26話 ふざけないでください
「……ん……?」
ふと、意識が覚醒した。
ゆっくり目を開けると、すぐ近くにシオンの顔が。
それと、頭の裏に柔らかくて温かい感触。
これは……膝枕?
「あっ……ご主人様!? よかった、目が覚めたのですね……あぁ、本当によかった」
「シオン……? えっと、俺は……」
軽く頭を振りつつ、体を起こす。
「そう、確か……刈り取るもの!」
慌てて周囲を見ると、刈り取るものがすぐ近くに……って、あれ?
ピクリとも動かない。
それと、胸から中心にかけて走る大きな傷。
どう見ても死んでいる。
「……あ、そっか」
シオンの援護のおかげで、どうにかこうにか倒すことができたのか。
最後に、全力の一撃を繰り出したものの……
ちゃんと死んだことを確認していないから、ついつい慌ててしまった。
って、そうだ。
シオンだ。
地上に帰るように、って命令したのに、どうしてここに?
「シオン、キミは……」
「……ご主人様」
「え? あ……はい」
地の底から響くような声。
シオンに妙な迫力を感じてしまい、ついつい丁寧語になってしまう。
「私は今から、奴隷として許さないことをします。そのまま処分されてもおかしくないことをします」
「え? それって……」
「聞いてください! 私は、許されないことをしますが……しかし、そうするに至った経緯を、少しでも感じて、理解していただけると幸いです」
シオンはそう言い切ると、軽く深呼吸。
そして……
パァンッ!
平手打ちの音が響く。
平手打ちされたのは……俺だ。
驚いてシオンを見ると、彼女は、大粒の涙を瞳に溜めていた。
「ふざけないでくださいっ!!!」
「シオン、なにを……」
「一人で逃げろと、ご主人様を見捨てろと……私にあのような命令を出して、ご主人様は悪魔なのですか!?」
「あ、いや……あれは……」
「ご主人様はとても優しい方です。せめて私だけでも、と思ったのでしょう。

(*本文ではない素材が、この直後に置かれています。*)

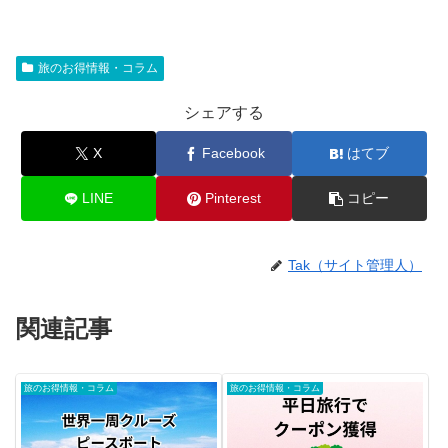
旅のお得情報・コラム
シェアする
X
Facebook
はてブ
LINE
Pinterest
コピー
Tak（サイト管理人）
関連記事
旅のお得情報・コラム
旅のお得情報・コラム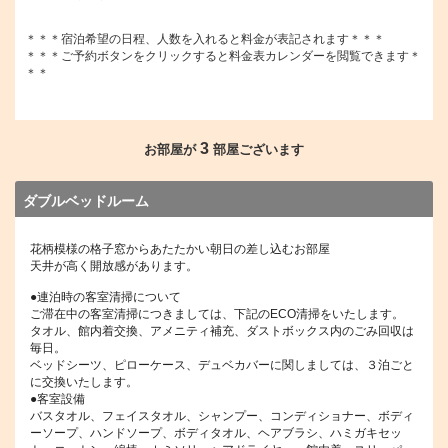
＊＊＊宿泊希望の日程、人数を入れると料金が表記されます＊＊＊
＊＊＊ご予約ボタンをクリックすると料金表カレンダーを閲覧できます＊
＊＊
3
お部屋が
部屋ございます
ダブルベッドルーム
花柄模様の格子窓からあたたかい朝日の差し込むお部屋
天井が高く開放感があります。
●連泊時の客室清掃について
ご滞在中の客室清掃につきましては、下記のECO清掃をいたします。
タオル、館内着交換、アメニティ補充、ダストボックス内のごみ回収は
毎日。
ベッドシーツ、ピローケース、デュベカバーに関しましては、３泊ごと
に交換いたします。
●客室設備
バスタオル、フェイスタオル、シャンプー、コンディショナー、ボディ
ーソープ、ハンドソープ、ボディタオル、ヘアブラシ、ハミガキセッ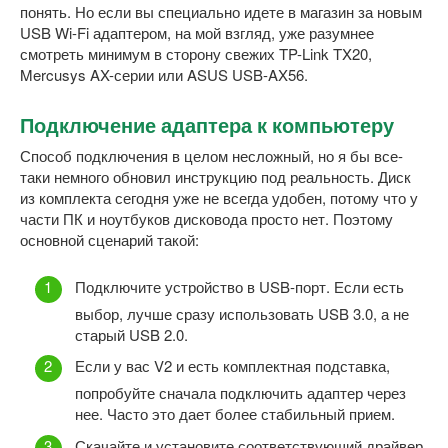
понять. Но если вы специально идете в магазин за новым
USB Wi-Fi адаптером, на мой взгляд, уже разумнее
смотреть минимум в сторону свежих TP-Link TX20,
Mercusys AX-серии или ASUS USB-AX56.
Подключение адаптера к компьютеру
Способ подключения в целом несложный, но я бы все-
таки немного обновил инструкцию под реальность. Диск
из комплекта сегодня уже не всегда удобен, потому что у
части ПК и ноутбуков дисковода просто нет. Поэтому
основной сценарий такой:
Подключите устройство в USB-порт. Если есть
выбор, лучше сразу использовать USB 3.0, а не
старый USB 2.0.
Если у вас V2 и есть комплектная подставка,
попробуйте сначала подключить адаптер через
нее. Часто это дает более стабильный прием.
Скачайте и установите соответствующий драйвер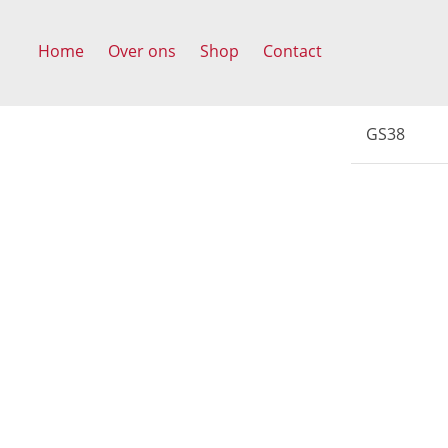
Home
Over ons
Shop
Contact
GS38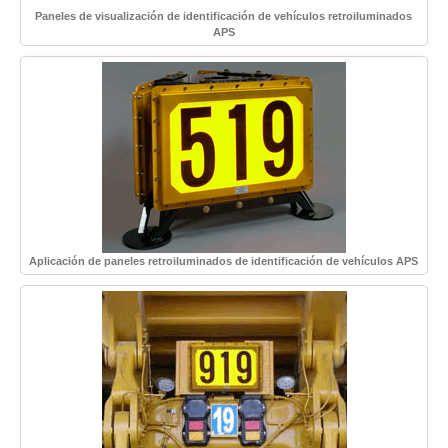
Paneles de visualización de identificación de vehículos retroiluminados
APS
Aplicación de paneles retroiluminados de identificación de vehículos APS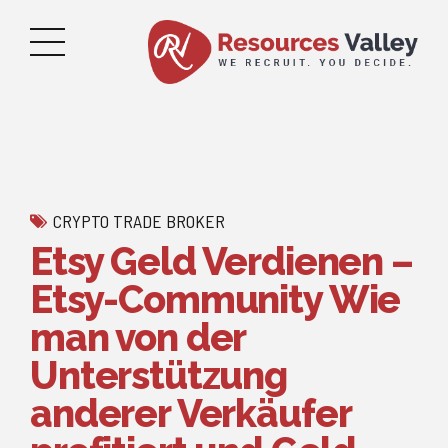
CRYPTO TRADE BROKER
Etsy Geld Verdienen –
Etsy-Community Wie
man von der
Unterstützung
anderer Verkäufer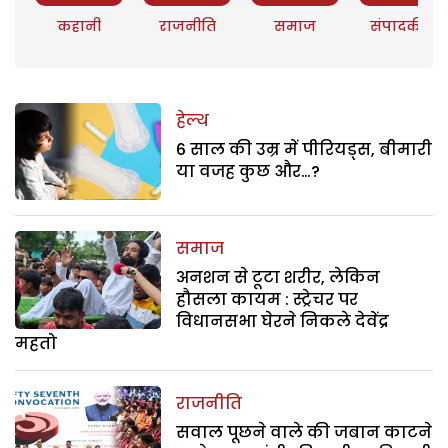
कहानी
राजनीति
समाज
संपादकीय
हेल्थ
6 साल की उम्र में पीरियड्स, बीमारी
या वजह कुछ और…?
समाज
अनशन से टूटा शरीर, लेकिन
हौसला कायम : स्ट्रेचर पर
विधानसभा घेरने निकले देवेंद्र
महतो
राजनीति
सवाल पूछने वाले की जबान काटने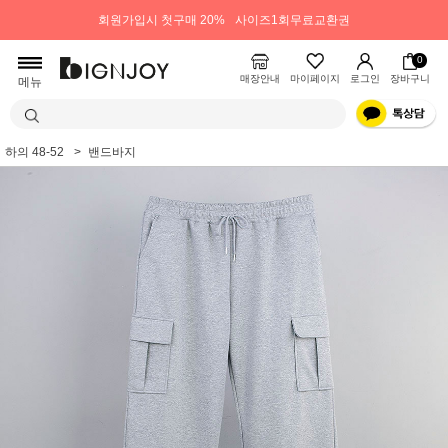
회원가입시 첫구매 20%
사이즈1회무료교환권
0
매장안내
마이페이지
로그인
장바구니
메뉴
하의 48-52
밴드바지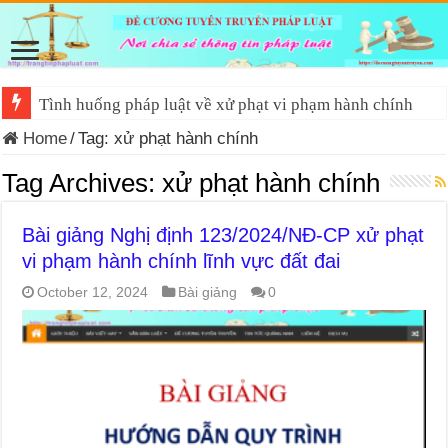
Tình huống pháp luật về xử phạt vi phạm hành chính
Home
/
Tag:
xử phạt hành chính
Tag Archives:
xử phạt hành chính
Bài giảng Nghị định 123/2024/NĐ-CP xử phạt
vi phạm hành chính lĩnh vực đất đai
October 12, 2024
Bài giảng
0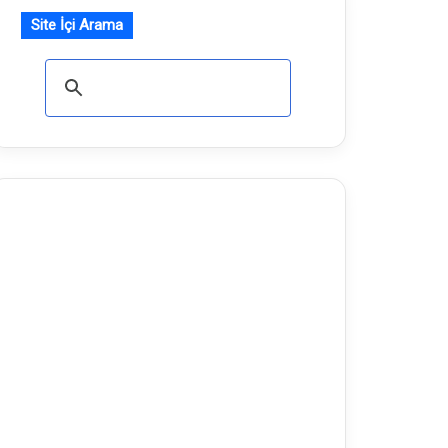
Site İçi Arama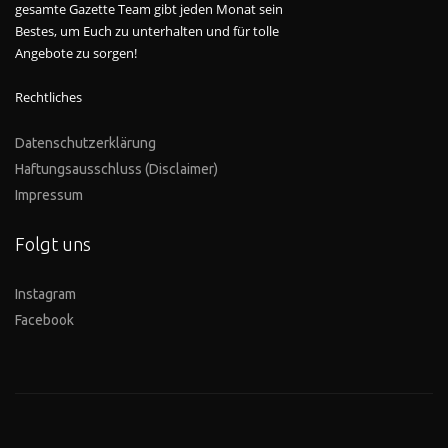
gesamte Gazette Team gibt jeden Monat sein
Bestes, um Euch zu unterhalten und für tolle
Angebote zu sorgen!
Rechtliches
Datenschutzerklärung
Haftungsausschluss (Disclaimer)
Impressum
Folgt uns
Instagram
Facebook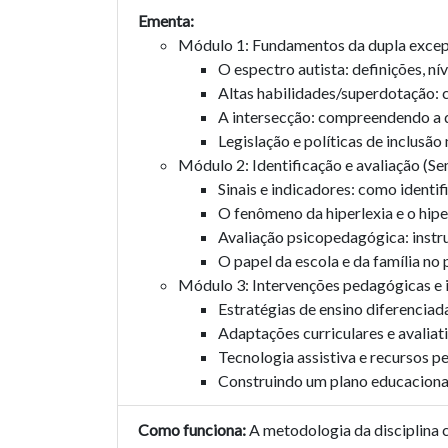
Ementa:
Módulo 1: Fundamentos da dupla excepc
O espectro autista: definições, nív
Altas habilidades/superdotação: c
A intersecção: compreendendo a d
Legislação e políticas de inclusão 
Módulo 2: Identificação e avaliação (Se
Sinais e indicadores: como identif
O fenômeno da hiperlexia e o hiper
Avaliação psicopedagógica: instru
O papel da escola e da família no 
Módulo 3: Intervenções pedagógicas e i
Estratégias de ensino diferenciad
Adaptações curriculares e avaliat
Tecnologia assistiva e recursos 
Construindo um plano educacional 
Como funciona:
A metodologia da disciplina c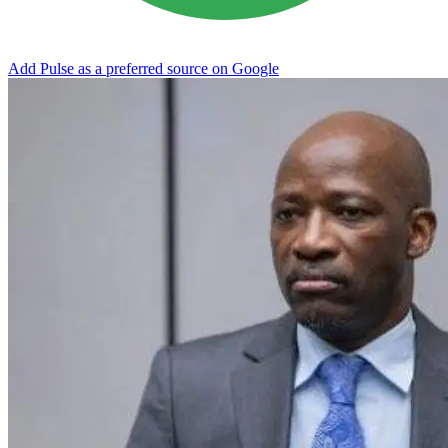
Add Pulse as a preferred source on Google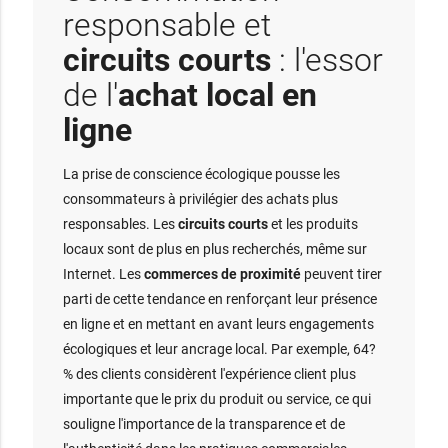
responsable et
circuits courts
: l'essor
de l'
achat local en
ligne
La prise de conscience écologique pousse les
consommateurs à privilégier des achats plus
responsables. Les
circuits courts
et les produits
locaux sont de plus en plus recherchés, même sur
Internet. Les
commerces de proximité
peuvent tirer
parti de cette tendance en renforçant leur présence
en ligne et en mettant en avant leurs engagements
écologiques et leur ancrage local. Par exemple, 64?
% des clients considèrent l'expérience client plus
importante que le prix du produit ou service, ce qui
souligne l'importance de la transparence et de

それは理解できます。できますが……納得はしていません! そのようなふざけた命令、心が受け入れることはありません!」
我慢できず、涙がこぼれた。
シオンは俺の胸元を掴み、詰め寄る。
「あのような優しさなんていりません! あんな、あんな残酷な優しさなんて……時に刃となり、心を傷つけてしまうと、ご主人様はわからないのですか!? 私一人だけ逃げろと命令されて、そのようなことはしたくないのに、でも、体が勝手に動いて、お主人様を置いていってしまって……どれほどの絶望を抱いたか、ご主人様にはわからないのですか!?」
「……シオン……」
「お願いですから……どうか、お願いしますから、あのような悲しい命令はやめてください。私だけを、なんていう酷い優しさはやめてください。私は、ご主人様の奴隷なんです。それなのに、私の存在を否定するようなことを、ご主人様から聞かされるなんて、そのようなこと……」
いつの間にか怒りは消えて。
代わりに悲しみが広がり。
シオンは泣きながら、置いていかないでと言う。
それはまるで、迷子になった子供のようで……
親がおらず、ひねくれていた俺の小さい頃と似ているような気がした。
「私は、ご主人様のものです。だから、死ぬとしても、それはご主人様と一緒なんです。それなのに、私だけなんて……私だけ生きたとしても、意味なんてありません。ゼロです。また、生きているようで死んだ日々に戻って……もう、嫌です……大事な人とお別れをしてしまうのは、本当に嫌なんです……」
「……ごめん」
そうか。
シオンのことを考えているつもりで、でも、彼女の心を無視してて……
それと、俺のためでもあったんだろうな。
大事な人に死んでほしくなくて。
そんな辛い目に遭いたくないから、あえて遠ざけて……はぁ。
俺、情けないな。
シオンを大事にしたいのに、でも、傷つけている。
……ただ。
これで、主失格だ、とか、そういうことは思わない。考えない。
それは自分に酔っているだけ。
そんなことをしたら、それこそシオンを本当に傷つけてしまう。
「約束するよ」
しっかりとシオンを抱きしめた。
強く、強く。
もう離さないと心に伝えるために、抱きしめた。
「俺は、ずっとシオンと一緒にいるよ。さっきのようなバカはしない」
「本当ですか……?」
「本当だ、約束するよ」
「……もしも破ったら?」
「えっと……俺のこと、シオンの好きにしていいよ」
「えっ!? そ、それは……」
なぜかシオンが慌てていた。
「……今は、その言葉だけで十分です」
シオンは、甘えるようにこちらに寄りかかってきた。
俺は、その心地いい重さをしっかりと受け止めるのだった。